REQUIREMENT:
Using the material below, repeat exactly the lines from the one with "coffee cup: present" through the one with "alarm clock: none", ends included, without any images.

DATASET RECORDS:
Start of Block

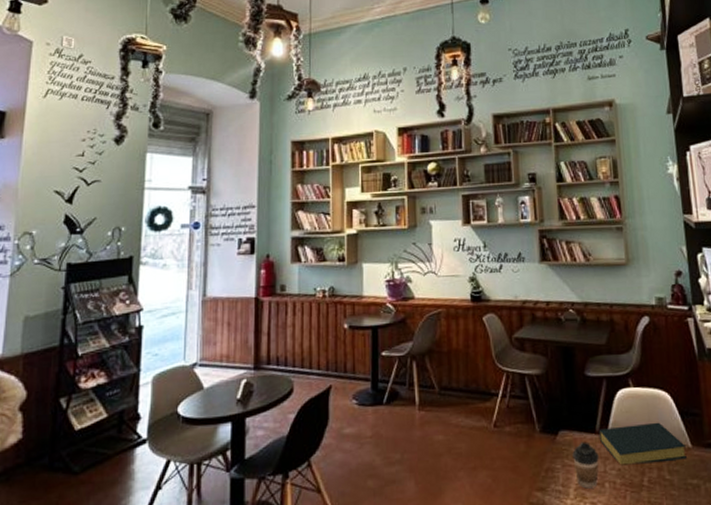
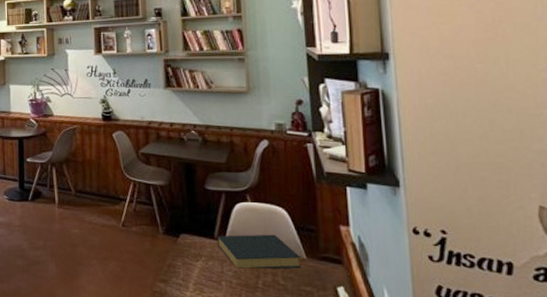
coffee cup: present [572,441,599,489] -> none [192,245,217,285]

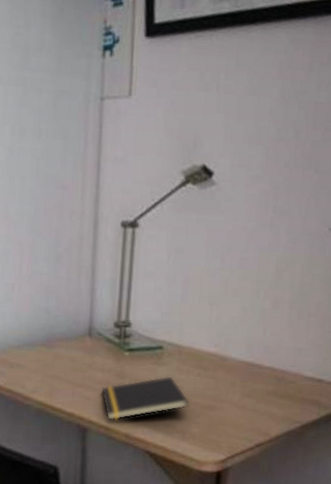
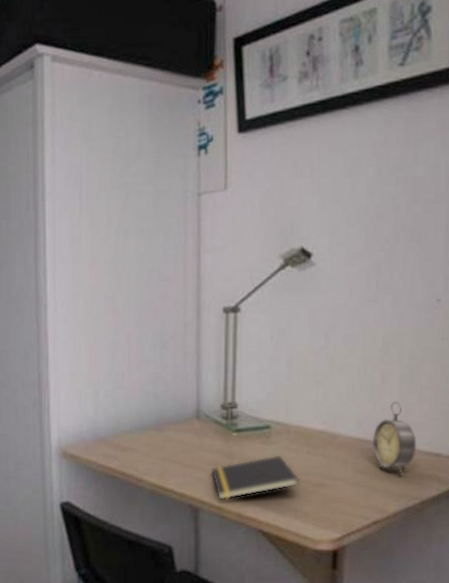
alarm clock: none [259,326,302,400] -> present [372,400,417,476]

End of Block
Start of Block

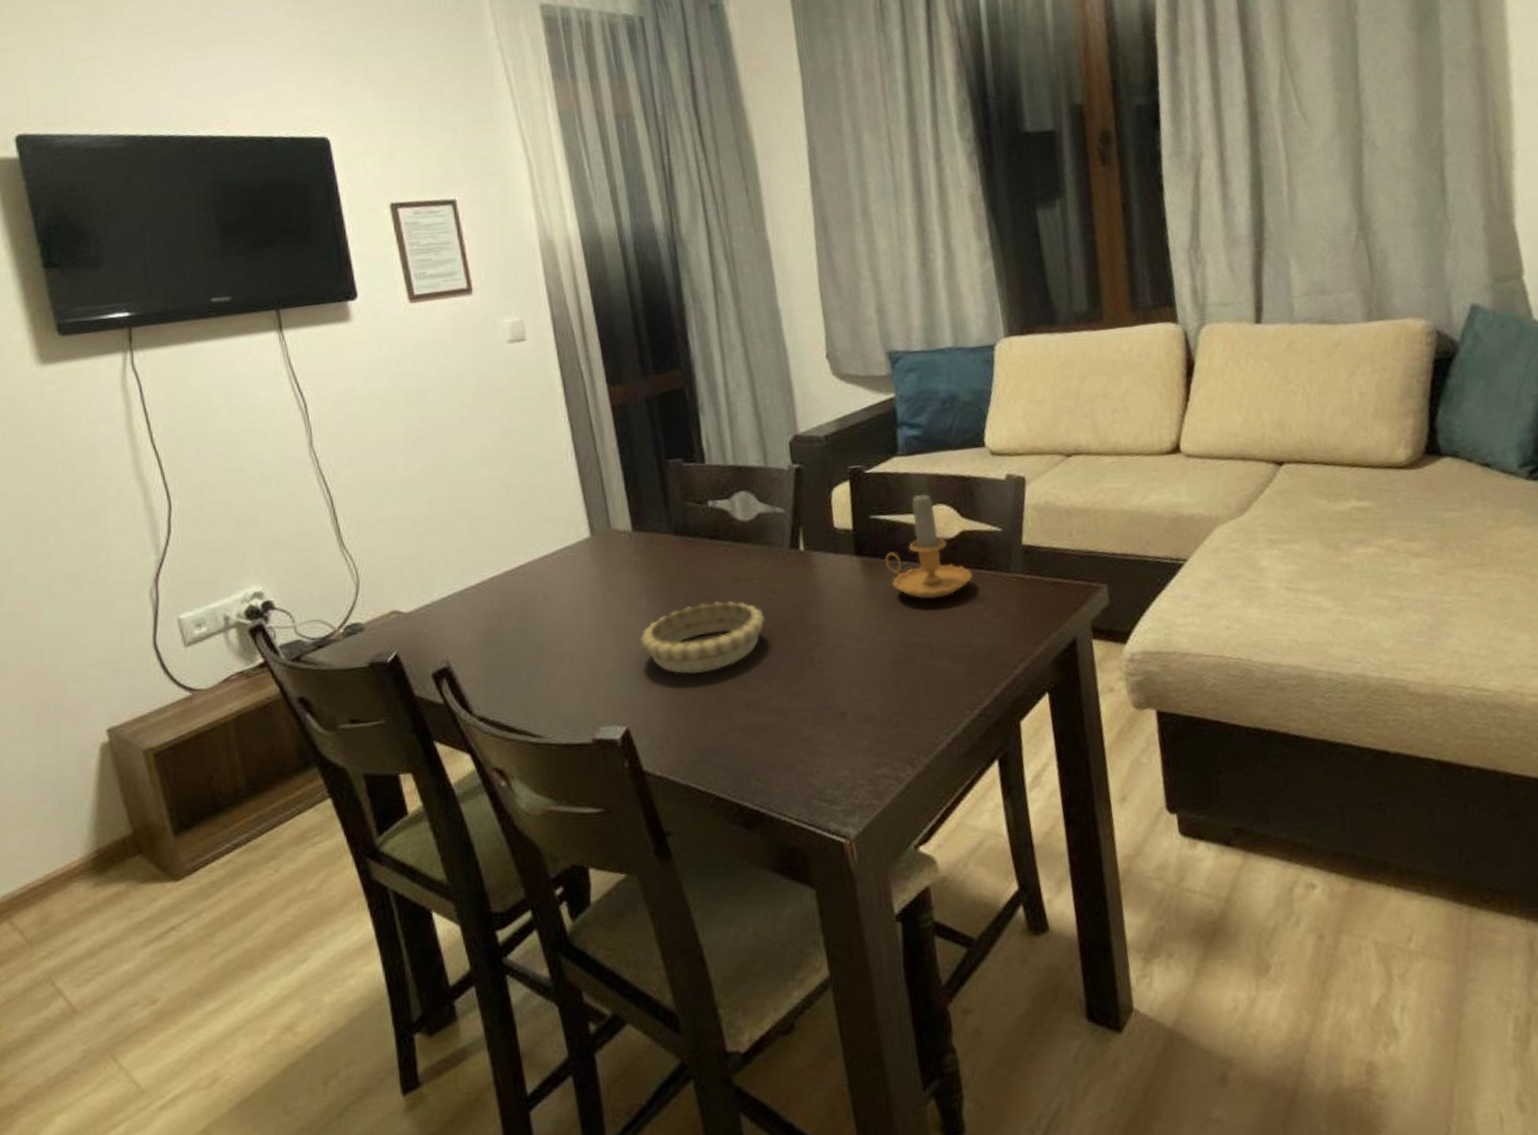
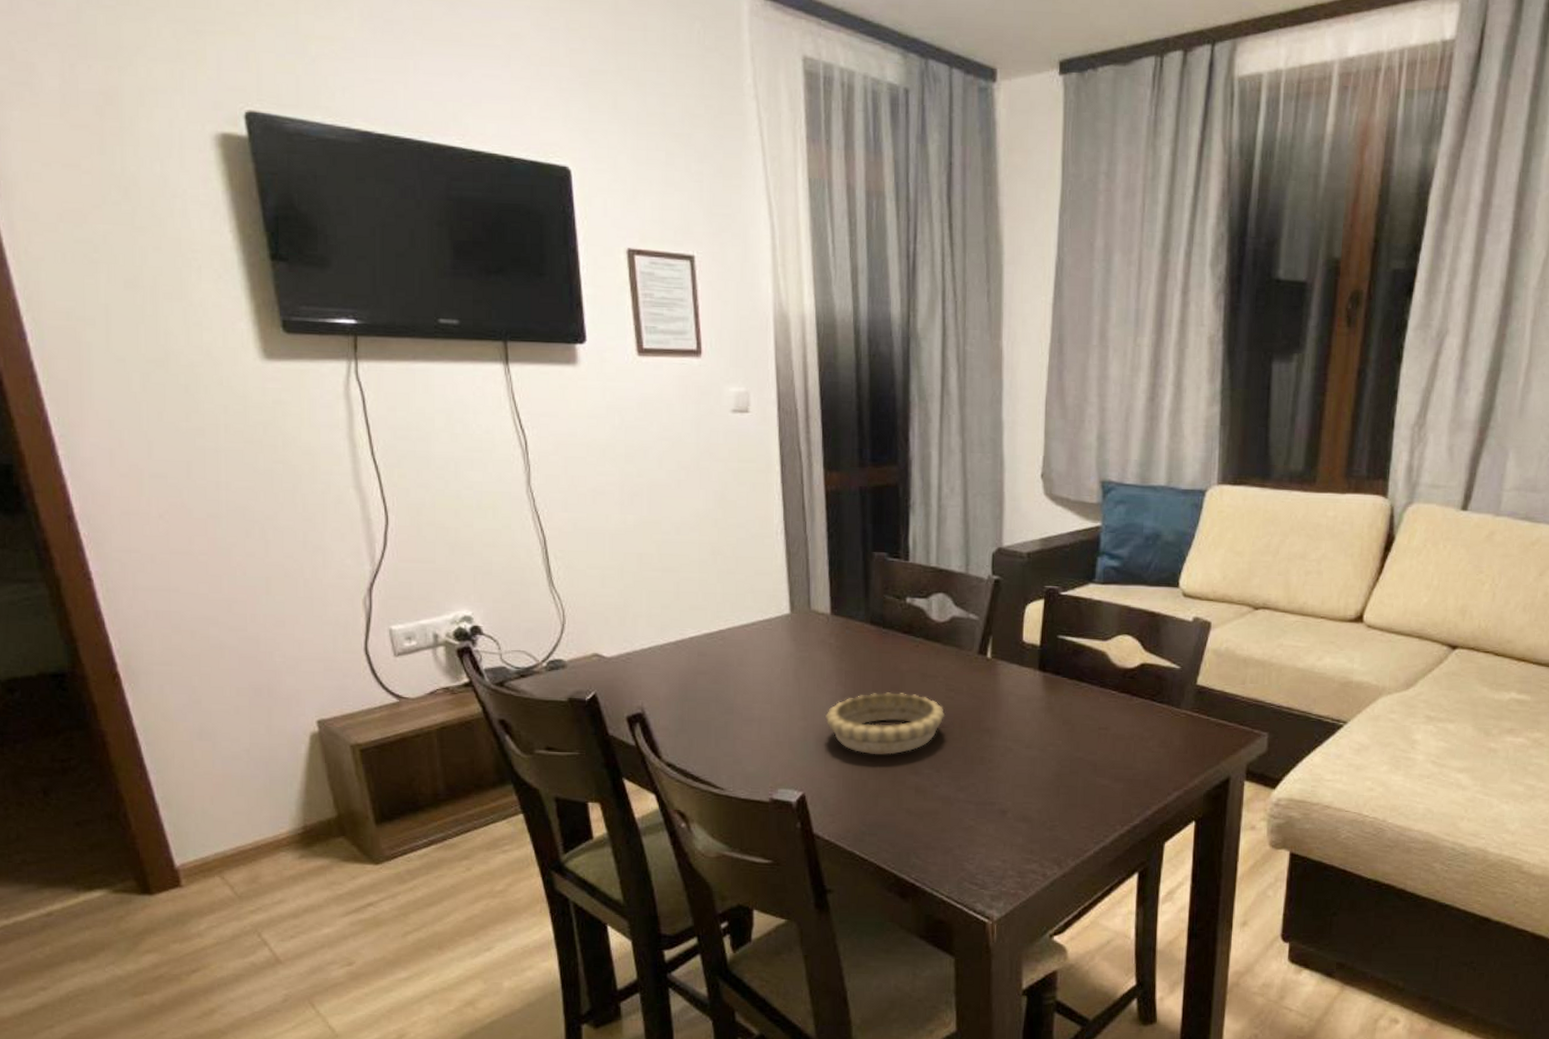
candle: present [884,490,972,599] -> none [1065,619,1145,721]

End of Block

SOLUTION FOR THIS TASK:
coffee cup: present [572,441,599,489] -> none [192,245,217,285]

alarm clock: none [259,326,302,400] -> present [372,400,417,476]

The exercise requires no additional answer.